> [WHAT TO WORK ON]
For each line below that contains the word "stats", make a copy.

Stored dataset items

=-=-=

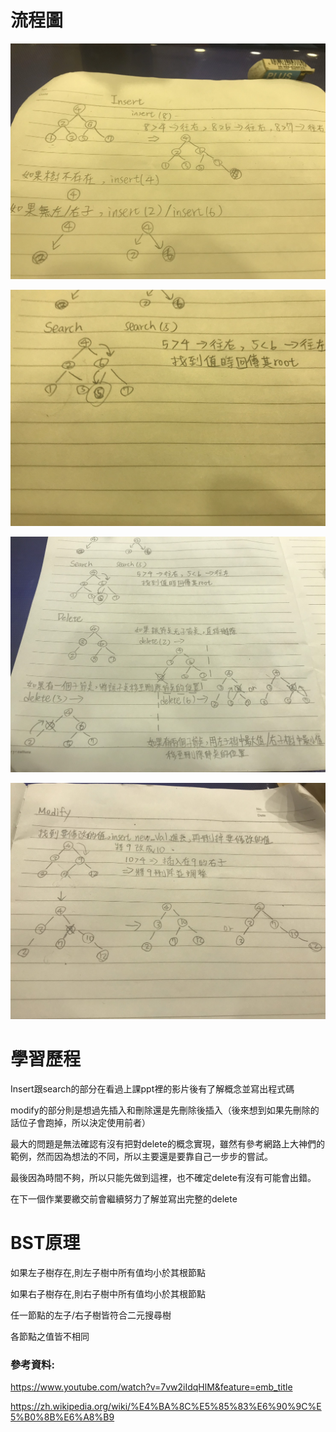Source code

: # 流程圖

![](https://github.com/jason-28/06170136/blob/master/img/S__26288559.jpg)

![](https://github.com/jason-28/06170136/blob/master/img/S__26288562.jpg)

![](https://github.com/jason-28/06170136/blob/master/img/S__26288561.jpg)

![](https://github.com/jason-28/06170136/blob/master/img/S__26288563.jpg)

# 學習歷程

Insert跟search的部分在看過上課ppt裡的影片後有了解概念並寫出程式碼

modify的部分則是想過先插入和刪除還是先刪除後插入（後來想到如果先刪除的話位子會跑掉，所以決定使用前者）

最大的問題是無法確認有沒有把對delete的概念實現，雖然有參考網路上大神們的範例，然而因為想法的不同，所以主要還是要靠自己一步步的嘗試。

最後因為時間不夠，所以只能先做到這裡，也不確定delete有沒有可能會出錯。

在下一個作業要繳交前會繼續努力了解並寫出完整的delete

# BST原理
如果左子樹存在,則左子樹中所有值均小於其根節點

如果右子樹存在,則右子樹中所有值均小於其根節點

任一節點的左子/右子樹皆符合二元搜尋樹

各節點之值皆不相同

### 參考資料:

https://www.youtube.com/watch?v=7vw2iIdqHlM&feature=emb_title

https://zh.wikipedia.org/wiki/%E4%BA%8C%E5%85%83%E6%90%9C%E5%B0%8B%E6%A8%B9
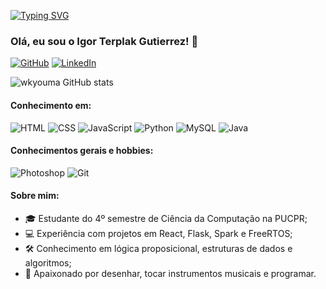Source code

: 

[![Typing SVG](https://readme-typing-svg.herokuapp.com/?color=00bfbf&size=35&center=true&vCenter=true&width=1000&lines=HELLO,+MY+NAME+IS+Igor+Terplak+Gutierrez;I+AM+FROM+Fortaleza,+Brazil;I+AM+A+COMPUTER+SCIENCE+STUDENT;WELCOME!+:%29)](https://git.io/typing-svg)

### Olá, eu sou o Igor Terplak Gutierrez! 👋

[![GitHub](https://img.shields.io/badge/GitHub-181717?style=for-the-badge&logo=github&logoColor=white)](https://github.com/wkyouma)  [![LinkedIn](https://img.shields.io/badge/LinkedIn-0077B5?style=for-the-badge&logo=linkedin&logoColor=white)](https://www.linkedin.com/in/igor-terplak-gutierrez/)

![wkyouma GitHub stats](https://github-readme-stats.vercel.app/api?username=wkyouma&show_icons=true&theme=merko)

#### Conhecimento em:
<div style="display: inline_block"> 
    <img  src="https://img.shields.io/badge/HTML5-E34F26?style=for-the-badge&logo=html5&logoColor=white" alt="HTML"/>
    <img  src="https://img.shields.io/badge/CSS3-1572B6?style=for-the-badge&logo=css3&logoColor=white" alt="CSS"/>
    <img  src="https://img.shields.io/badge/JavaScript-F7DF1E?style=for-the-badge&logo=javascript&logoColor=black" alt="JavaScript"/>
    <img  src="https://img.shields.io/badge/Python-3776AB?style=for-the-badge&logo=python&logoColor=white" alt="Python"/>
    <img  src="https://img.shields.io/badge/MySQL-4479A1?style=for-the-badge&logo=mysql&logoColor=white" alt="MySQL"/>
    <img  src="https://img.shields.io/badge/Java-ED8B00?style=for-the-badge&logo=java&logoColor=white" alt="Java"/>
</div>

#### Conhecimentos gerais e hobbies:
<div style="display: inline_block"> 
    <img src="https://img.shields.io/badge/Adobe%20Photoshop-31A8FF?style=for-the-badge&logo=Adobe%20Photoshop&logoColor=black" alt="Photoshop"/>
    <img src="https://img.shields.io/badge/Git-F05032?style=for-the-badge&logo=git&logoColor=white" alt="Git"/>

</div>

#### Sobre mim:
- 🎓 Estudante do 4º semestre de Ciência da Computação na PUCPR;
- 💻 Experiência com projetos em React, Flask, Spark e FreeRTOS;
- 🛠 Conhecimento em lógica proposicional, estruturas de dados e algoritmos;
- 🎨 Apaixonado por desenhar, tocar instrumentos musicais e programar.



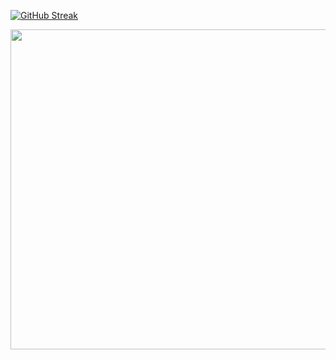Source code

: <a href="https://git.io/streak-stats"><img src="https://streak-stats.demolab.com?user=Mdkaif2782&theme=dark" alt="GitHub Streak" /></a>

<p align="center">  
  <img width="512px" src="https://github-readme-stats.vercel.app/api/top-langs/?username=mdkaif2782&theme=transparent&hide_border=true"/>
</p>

=-=-=

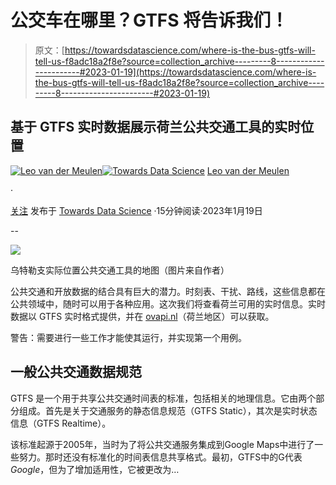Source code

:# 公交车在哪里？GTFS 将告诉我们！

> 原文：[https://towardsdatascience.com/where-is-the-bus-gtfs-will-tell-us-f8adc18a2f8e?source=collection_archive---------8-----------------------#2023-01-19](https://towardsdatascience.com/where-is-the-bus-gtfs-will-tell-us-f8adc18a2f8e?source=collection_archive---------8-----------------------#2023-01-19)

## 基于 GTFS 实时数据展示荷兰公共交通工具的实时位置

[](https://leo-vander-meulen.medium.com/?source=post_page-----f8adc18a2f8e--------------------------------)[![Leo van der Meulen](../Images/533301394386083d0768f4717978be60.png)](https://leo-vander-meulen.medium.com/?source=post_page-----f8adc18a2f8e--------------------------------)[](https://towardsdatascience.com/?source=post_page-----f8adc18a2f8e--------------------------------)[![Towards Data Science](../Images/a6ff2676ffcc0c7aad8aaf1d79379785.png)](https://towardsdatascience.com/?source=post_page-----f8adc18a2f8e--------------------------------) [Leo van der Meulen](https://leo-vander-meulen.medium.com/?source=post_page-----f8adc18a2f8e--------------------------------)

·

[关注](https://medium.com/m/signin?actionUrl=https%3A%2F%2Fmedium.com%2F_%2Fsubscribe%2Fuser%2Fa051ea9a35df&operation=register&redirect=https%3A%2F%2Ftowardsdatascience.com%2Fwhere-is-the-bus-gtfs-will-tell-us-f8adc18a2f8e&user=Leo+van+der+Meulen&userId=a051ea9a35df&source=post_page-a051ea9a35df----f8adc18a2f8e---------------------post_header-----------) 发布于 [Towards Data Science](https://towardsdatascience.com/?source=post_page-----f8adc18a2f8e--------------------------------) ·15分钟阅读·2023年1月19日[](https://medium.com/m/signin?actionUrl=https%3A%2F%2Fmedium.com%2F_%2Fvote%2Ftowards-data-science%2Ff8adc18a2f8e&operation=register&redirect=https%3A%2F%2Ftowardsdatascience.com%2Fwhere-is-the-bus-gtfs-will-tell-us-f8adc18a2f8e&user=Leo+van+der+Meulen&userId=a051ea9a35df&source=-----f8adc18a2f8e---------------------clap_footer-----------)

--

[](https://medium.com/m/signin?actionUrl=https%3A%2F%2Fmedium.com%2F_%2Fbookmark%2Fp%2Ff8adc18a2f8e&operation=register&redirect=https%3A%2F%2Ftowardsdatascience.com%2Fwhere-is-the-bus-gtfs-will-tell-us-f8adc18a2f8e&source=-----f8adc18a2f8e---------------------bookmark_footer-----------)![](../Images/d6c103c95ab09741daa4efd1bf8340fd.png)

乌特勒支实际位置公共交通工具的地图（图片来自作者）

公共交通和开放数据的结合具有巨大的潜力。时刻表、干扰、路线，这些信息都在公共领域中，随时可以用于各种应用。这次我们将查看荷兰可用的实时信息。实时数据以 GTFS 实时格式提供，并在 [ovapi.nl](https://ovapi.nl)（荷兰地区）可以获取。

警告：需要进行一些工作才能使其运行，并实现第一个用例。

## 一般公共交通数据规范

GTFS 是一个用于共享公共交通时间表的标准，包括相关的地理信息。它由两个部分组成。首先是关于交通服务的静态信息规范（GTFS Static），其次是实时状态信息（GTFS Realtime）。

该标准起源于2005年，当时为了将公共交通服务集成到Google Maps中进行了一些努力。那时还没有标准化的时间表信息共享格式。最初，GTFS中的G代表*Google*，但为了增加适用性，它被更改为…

=-=-=

> [EXPECTED ANSWER]
![wkyouma GitHub stats](https://github-readme-stats.vercel.app/api?username=wkyouma&show_icons=true&theme=merko)
: <a href="https://git.io/streak-stats"><img src="https://streak-stats.demolab.com?user=Mdkaif2782&theme=dark" alt="GitHub Streak" /></a>
  <img width="512px" src="https://github-readme-stats.vercel.app/api/top-langs/?username=mdkaif2782&theme=transparent&hide_border=true"/>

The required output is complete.